▸ **TEXTE FOURNI**:
◆ ◆ ◆ ◆ ◆
Kilomètre zéro

Affiche Kilomètre zéro
Réalisé par Hiner Saleem
Pays de production Irak, France
Année 2004
Durée
Musique Nikos Kipourgos
Genre Drame
Distributeur Memento Films
Acteurs Nazmi K?r?k, Eyam Ekrem, Belçim Bilgin, Ehmed Qeladizeyi, Nezar Selami
Age légal 14 ans
Age suggéré 14 ans
N° cinéfeuilles 504
Bande annonce (Allociné)

Critique

"Au moment du conflit entre l'Irak et l'Iran, en 1988, Ako, un jeune Kurde, rêve de fuir le pays alors que sa femme refuse tant que son père est encore en vie, alors qu'il est mourant. Enrôlé de force dans l'armée irakienne et envoyé au front, Ako ne songe qu'à déserter. Jusqu'au jour où, en compagnie d'un chauffeur arabe, il est choisi pour ramener la dépouille d'un martyr de guerre à sa famille.

On aurait aimé dire grand bien d'un premier film traitant, sur fond d'histoire irakienne, du conflit entre Kurdes et Arabes. Mais que tout cela est emprunté et mal ficelé! Et à vouloir sans cesse détendre l'atmosphère par des scènes qui se voudraient comiques, le résultat frise souvent le ridicule. De ce film de guerre qui devient peu à peu un road movie funèbre, avec son cortège de voitures transportant sur leur toit un cercueil enveloppé dans un drapeau irakien, on ne retiendra que la triste impression que le courant ne passe décidément pas entre Kurdes et Irakiens arabes.
◆ ◆ ◆ ◆ ◆
▸ **DONNÉES FOURNIES**:
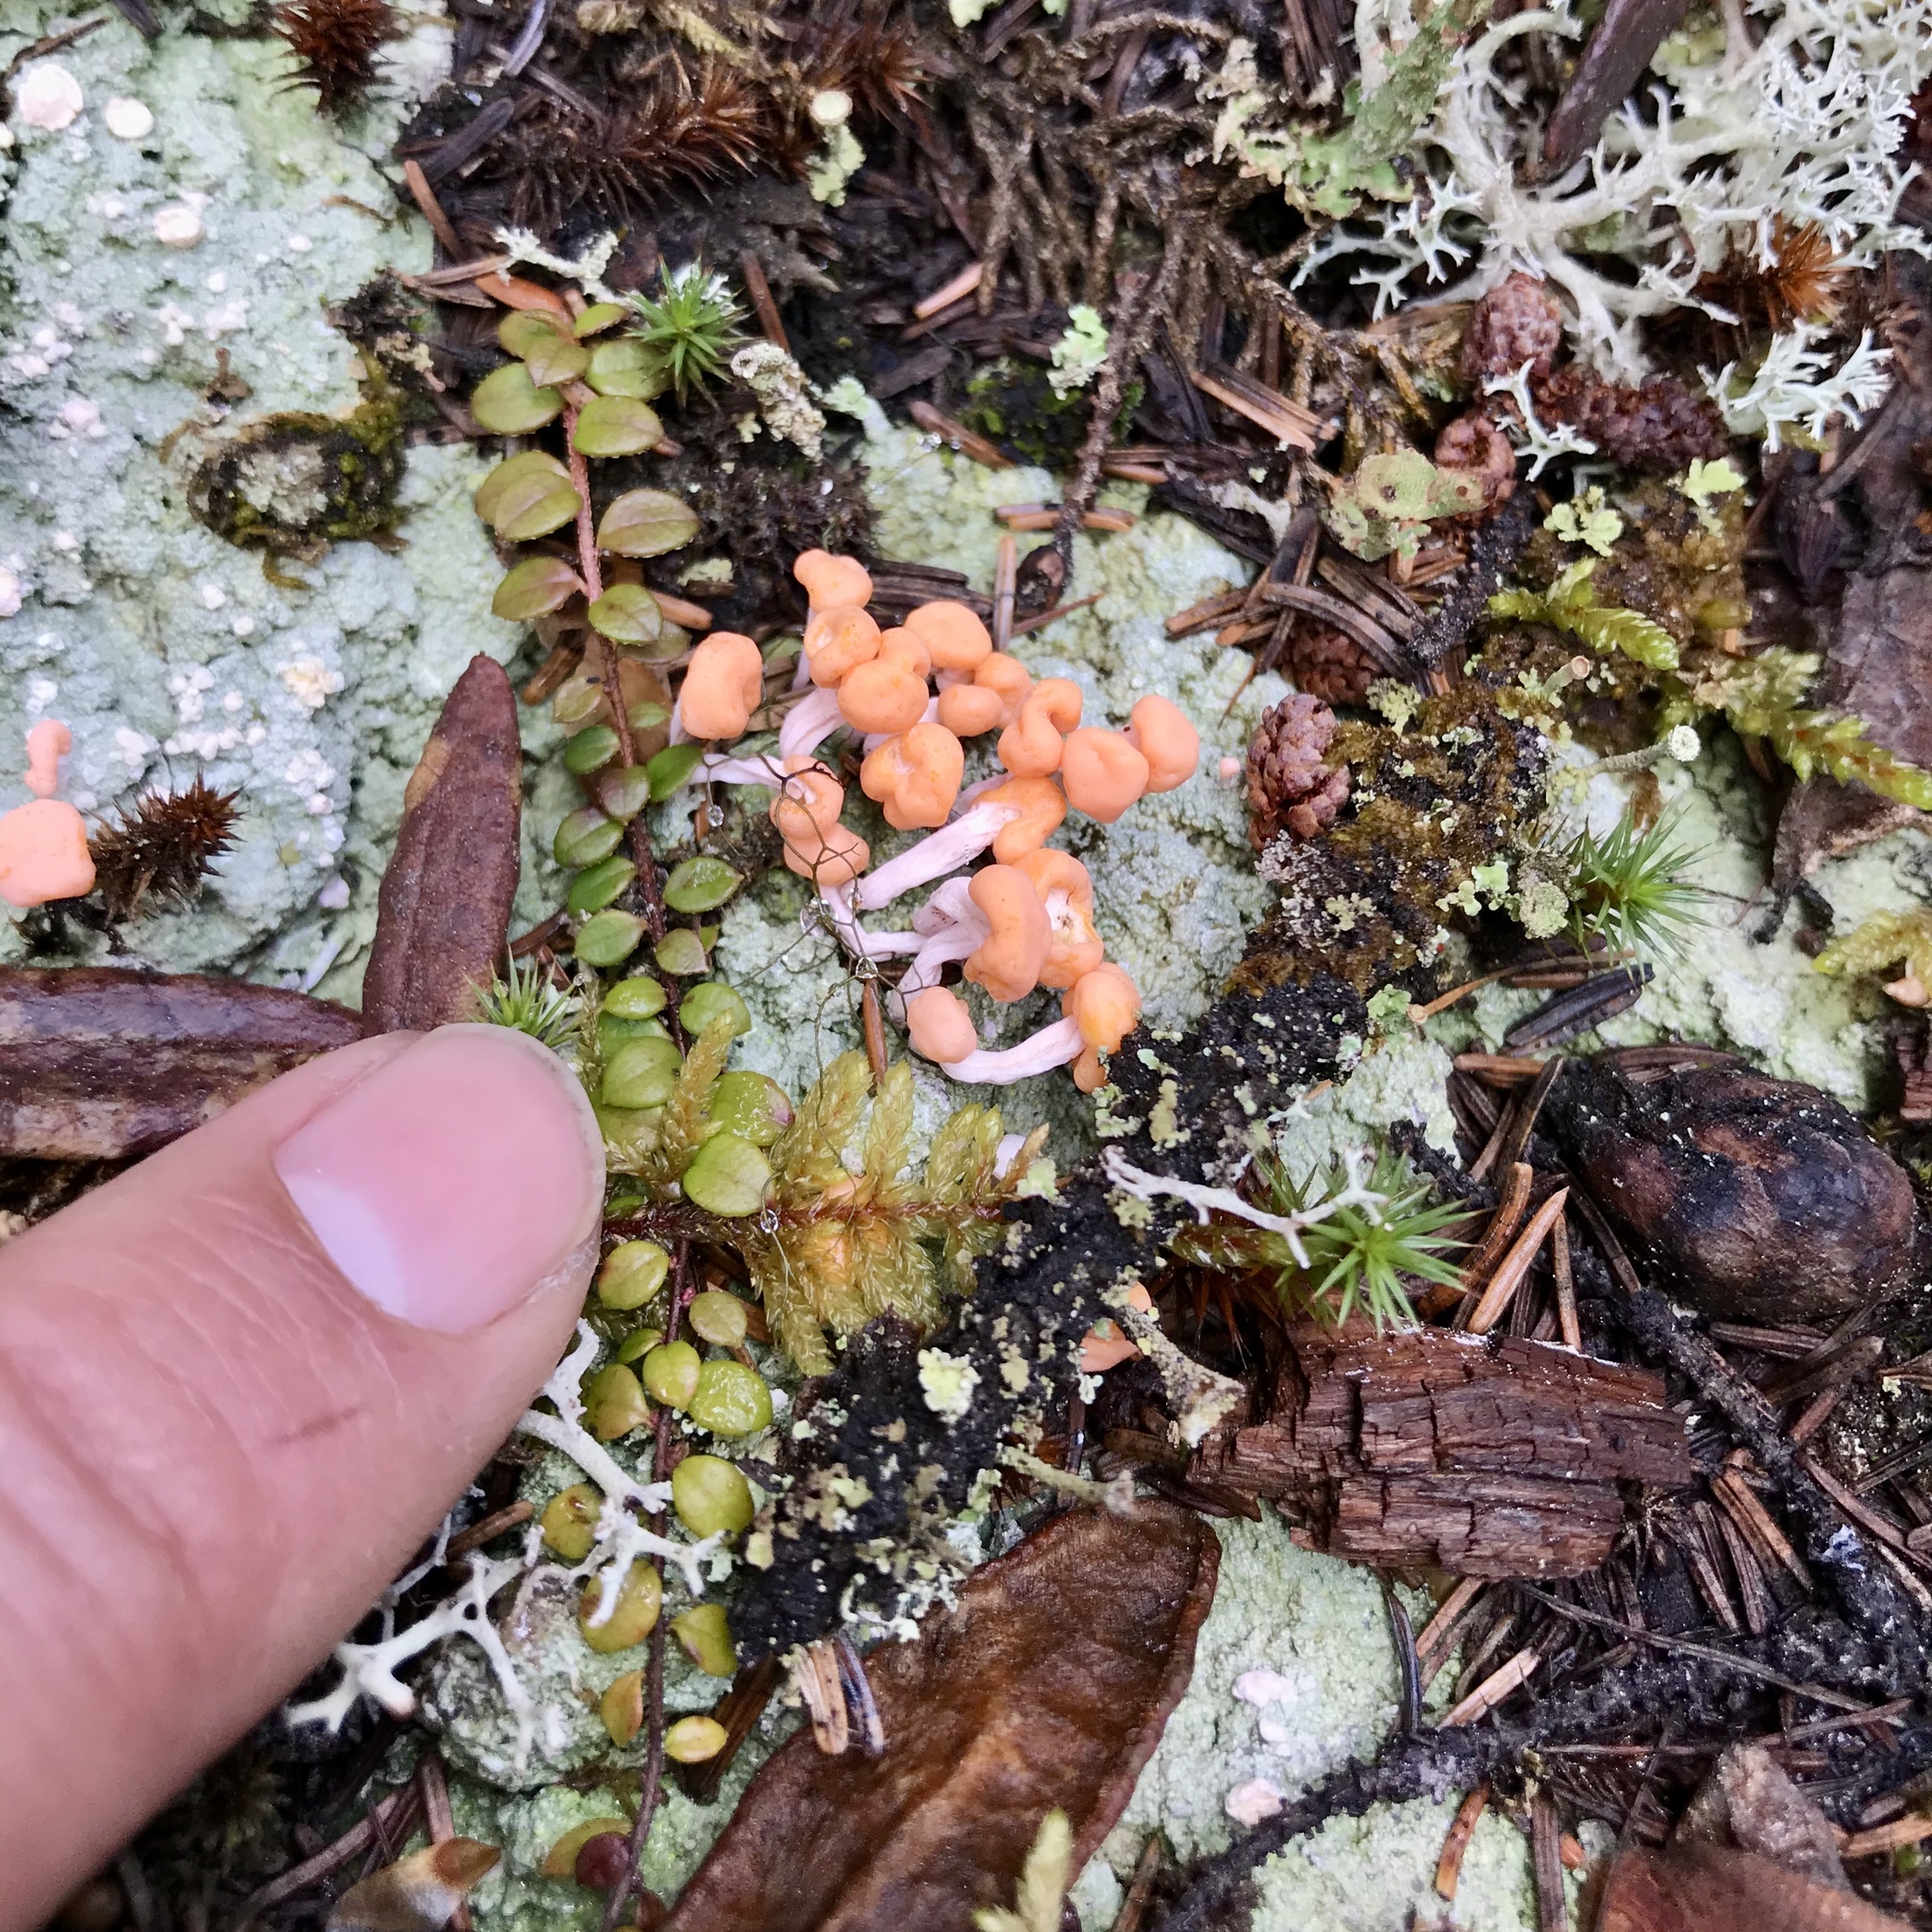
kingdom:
◆ ◆ ◆ ◆ ◆
▸ **TRAVAIL DEMANDÉ**:
[A] Répondez brièvement à ces questions à l'aide du texte fourni :
(i) Qui a réalisé le film ?
(ii) En quelle année se passe l'histoire ?
(iii) Que doit faire Ako avec un chauffeur arabe ?
[B] Traduisez en anglais cette phrase du texte fourni : « Enrôlé de force dans l'armée irakienne et envoyé au front, Ako ne songe qu'à déserter. »

▸ **RÉPONSES**:
[A]
(i) Hiner Saleem.
(ii) En 1988.
(iii) Il doit ramener la dépouille d'un martyr de guerre à sa famille.

[B] Forcibly enlisted in the Iraqi army and sent to the front, Ako thinks only of deserting.